Medan, Ruangpers.com – Informasi dalam artikel ini tidak ditujukan untuk menginspirasi siapa pun untuk melakukan tindakan serupa. Bila Anda, pembaca, merasakan gejala depresi dengan kecenderungan berupa pemikiran untuk bunuh diri, segera konsultasikan persoalan Anda ke pihak-pihak yang dapat membantu, seperti psikolog, psikiater, ataupun klinik kesehatan mental.
Polda Sumut dan Polrestabes Medan menggelar konferensi pers terkait kasus tewasnya mahasiswa USU bernama Mahira Dinabila (19) di dalam rumahnya, di Kota Medan. Terungkap, Mahira tewas karena bunuh diri dengan minum racun jenis sianida yang dibelinya secara online.
PS Kasat Reskrim Polrestabes Medan Kompol Teuku Fathir Mustafa menyampaikan hasil penyelidikan kasus tersebut yang sudah dilakukan selama 3 bulan dengan metode scientific investigation.
“Kami awali dengan olah TKP pada 4 Mei. Di TKP ada 14 item barang bukti yang selanjutnya diteliti secara ilmiah,” kata Fathir di Mako Polda Sumut, Selasa (19/9/2023).
“Salah satunya bukti ditemukan suatu barang yang diteliti adalah jenis sianida dengan nama jualnya potas,” tambahnya.
Selain itu, tidak ditemukan tanda-tanda kekerasan di tubuh Mahira.
Ahli forensik Mistar Ritonga yang juga ikut dalam konferensi pers tersebut menyampaikan kronologi proses penyelidikan yang dilakukan. Pada 12 Mei, ia mengaku dimintai untuk melakukan visum oleh Kapolsek Patumbak Kompol Faidir.
“Lalu, pada 13 Mei pagi dilakukan proses ekshumasi. Waktu itu tidak ada hambatan. Namun ada kendala sesudah diangkat, jenazahnya itu telah mengalami pembusukan,” kata Mistar.
Namun, Mistar menjelaskan masih ada sebagian besar yang bisa diperiksa, terutama tanda-tanda di tubuh korban.
“Ternyata, waktu kami melakukan pemeriksaan, hal yang berhubungan dengan tanda kekerasan atau rudapaksa tidak ada ditemukan,” ujarnya.
Mistar menyebutkan ada beberapa warna jaringan yang dicurigai seperti di areal kepala, leher yang agak menghitam, dan di tulang tengkorak jasad Mahira. Pihaknya pun mengambil sampel untuk pemeriksaan patologi anatomi.
“Karena, kalau secara mikroskopis kurang pasti, biasanya hal itu didukung oleh pemeriksaan patologi anatomi atau pewarnaan tertentu. Nah, hasil dari Labfor itu tidak dijumpai tanda-tanda kekerasannya,” ujarnya.
Ia menyimpulkan perkiraan lama kematian Mahira yakni sekitar 20 hari. Selain itu, ia mengungkapkan kematian korban tidak wajar.
“Tapi dalam pengertian kematiannya bukan karena penyakit yang dideritanya.
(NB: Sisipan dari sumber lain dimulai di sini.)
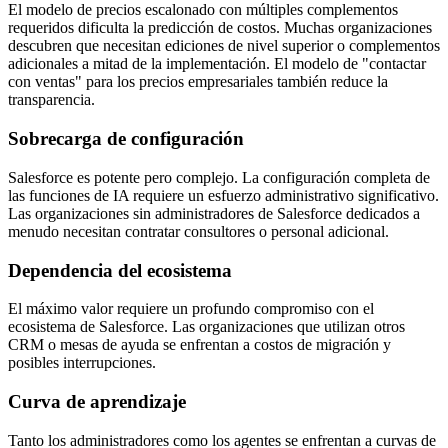
El modelo de precios escalonado con múltiples complementos
requeridos dificulta la predicción de costos. Muchas organizaciones
descubren que necesitan ediciones de nivel superior o complementos
adicionales a mitad de la implementación. El modelo de "contactar
con ventas" para los precios empresariales también reduce la
transparencia.
Sobrecarga de configuración
Salesforce es potente pero complejo. La configuración completa de
las funciones de IA requiere un esfuerzo administrativo significativo.
Las organizaciones sin administradores de Salesforce dedicados a
menudo necesitan contratar consultores o personal adicional.
Dependencia del ecosistema
El máximo valor requiere un profundo compromiso con el
ecosistema de Salesforce. Las organizaciones que utilizan otros
CRM o mesas de ayuda se enfrentan a costos de migración y
posibles interrupciones.
Curva de aprendizaje
Tanto los administradores como los agentes se enfrentan a curvas de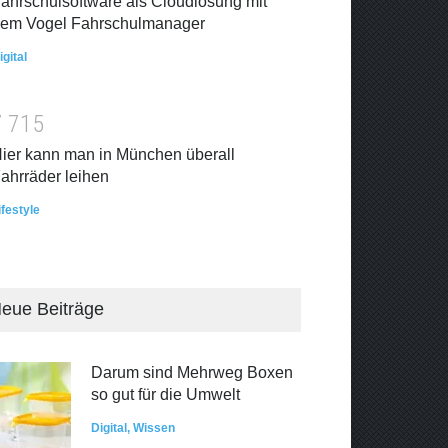
ahrschulsoftware als Cloudlösung mit
em Vogel Fahrschulmanager
igital
7
7
1
5
ier kann man in München überall
ahrräder leihen
ifestyle
eue Beiträge
Darum sind Mehrweg Boxen
so gut für die Umwelt
Digital
,
Wissen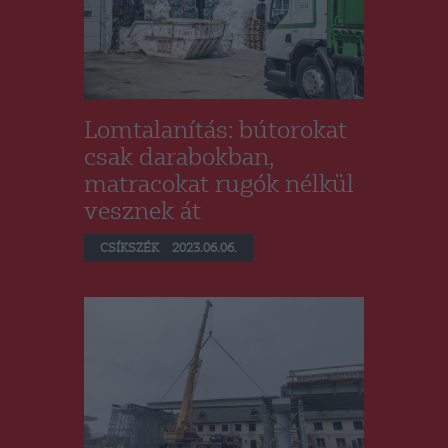
Lomtalanítás: bútorokat
csak darabokban,
matracokat rugók nélkül
vesznek át
CSÍKSZÉK
2023.06.06.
Jadi kematian tidak wajar itu bukan berarti karena ada tindak pidananya,” sebutnya.
“Penyebab kematiannya dari hasil autopsi dan pemeriksaan tambahan, kita mengambil kesimpulan karena mati lemas akibat masuknya atau terminumnya racun sianida,” katanya.
Dalam pemeriksaan yang dilakukan pihak kepolisian, sebanyak 33 saksi sudah diperiksan, 5 di antaranya merupakan ahli forensik, ahli toksikologi, psikologi, ahli bahasa, dan pihak laboratorium forensik.
Fathir menlanjutkan, pihaknya turut memeriksa barang yang ditemukan di TKP, salah satunya paket ditujukan kepada Mahira.
“Paket itu sudah diperiksa hingga penjualnya di daerah Bogor. Jadi kami sempat juga berangkat ke sana. Untuk memastikan bahwa memang benar barang tersebut dibeli oleh korban menggunakan akun Tokopedia,” ucapnya.
Kemudian, dari keterangan para saksi lainnya didapati bahwa Mahira yang langsung mengambil paket tersebut saat tiba di Medan.
“Yang kemudian paket tersebut, setelah di uji di laboratorium, adalah sianida dengan kadar tertentu,” ujarnya.
Mantan Kapolsek Medan Baru ini mengungkapkan dari hasil penyelidikan dilakukan gelar perkara pada 14 September dengan kesimpulan Mahira meninggal karena bunuh diri.
“Kesimpulannya adalah Mahira meninggal karena bunuh diri,” tutupnya.